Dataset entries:
--- START ---

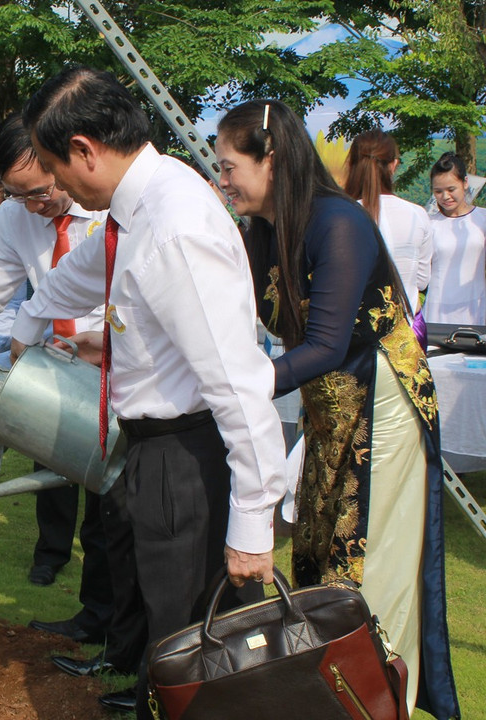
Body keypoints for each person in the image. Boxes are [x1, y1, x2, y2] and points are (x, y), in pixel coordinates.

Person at [13, 67, 286, 719]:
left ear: (84, 149)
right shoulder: (137, 209)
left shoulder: (173, 224)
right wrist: (28, 323)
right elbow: (81, 274)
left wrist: (253, 524)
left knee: (192, 645)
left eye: (55, 168)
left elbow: (238, 383)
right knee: (171, 640)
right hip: (153, 451)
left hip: (184, 457)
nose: (59, 187)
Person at [214, 98, 458, 719]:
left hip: (383, 406)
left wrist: (241, 387)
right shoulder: (263, 231)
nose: (223, 180)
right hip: (328, 408)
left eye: (229, 166)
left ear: (271, 159)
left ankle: (380, 702)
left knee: (368, 564)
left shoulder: (337, 222)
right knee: (319, 555)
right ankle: (330, 698)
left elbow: (325, 344)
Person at [0, 111, 146, 712]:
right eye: (19, 196)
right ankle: (101, 621)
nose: (36, 206)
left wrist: (103, 342)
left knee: (129, 517)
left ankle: (139, 651)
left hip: (134, 375)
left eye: (41, 190)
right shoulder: (19, 216)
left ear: (64, 159)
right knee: (86, 498)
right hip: (61, 375)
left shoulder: (118, 206)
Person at [344, 130, 432, 319]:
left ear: (351, 165)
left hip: (355, 326)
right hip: (404, 327)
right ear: (393, 165)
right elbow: (422, 280)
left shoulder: (343, 216)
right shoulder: (418, 214)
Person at [425, 152, 486, 325]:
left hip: (476, 306)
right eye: (438, 191)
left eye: (451, 190)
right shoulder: (429, 223)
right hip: (437, 308)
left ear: (465, 183)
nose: (445, 197)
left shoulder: (481, 219)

--- END ---

Begin with the first line of the records and repeat every line up to the one with "left knee: (129, 517)", counting that line too. Pictures are not part of the copy.

Body keypoints for each person in the image. Boxes are [x1, y1, x2, y2] and points are (x, y), in pixel coordinates.

Person at [13, 67, 286, 719]:
left ear: (84, 149)
right shoulder: (137, 209)
left shoulder: (173, 224)
right wrist: (28, 323)
right elbow: (81, 274)
left wrist: (253, 524)
left knee: (192, 645)
left eye: (55, 168)
left elbow: (238, 383)
right knee: (171, 640)
right hip: (153, 451)
left hip: (184, 457)
nose: (59, 187)
Person at [214, 98, 458, 719]:
left hip: (383, 406)
left wrist: (241, 387)
right shoulder: (263, 231)
nose: (223, 180)
right hip: (328, 408)
left eye: (229, 166)
left ear: (271, 159)
left ankle: (380, 702)
left knee: (368, 564)
left shoulder: (337, 222)
right knee: (319, 555)
right ankle: (330, 698)
left elbow: (325, 344)
Person at [0, 111, 146, 712]:
right eye: (19, 196)
right ankle: (101, 621)
nose: (36, 206)
left wrist: (103, 342)
left knee: (129, 517)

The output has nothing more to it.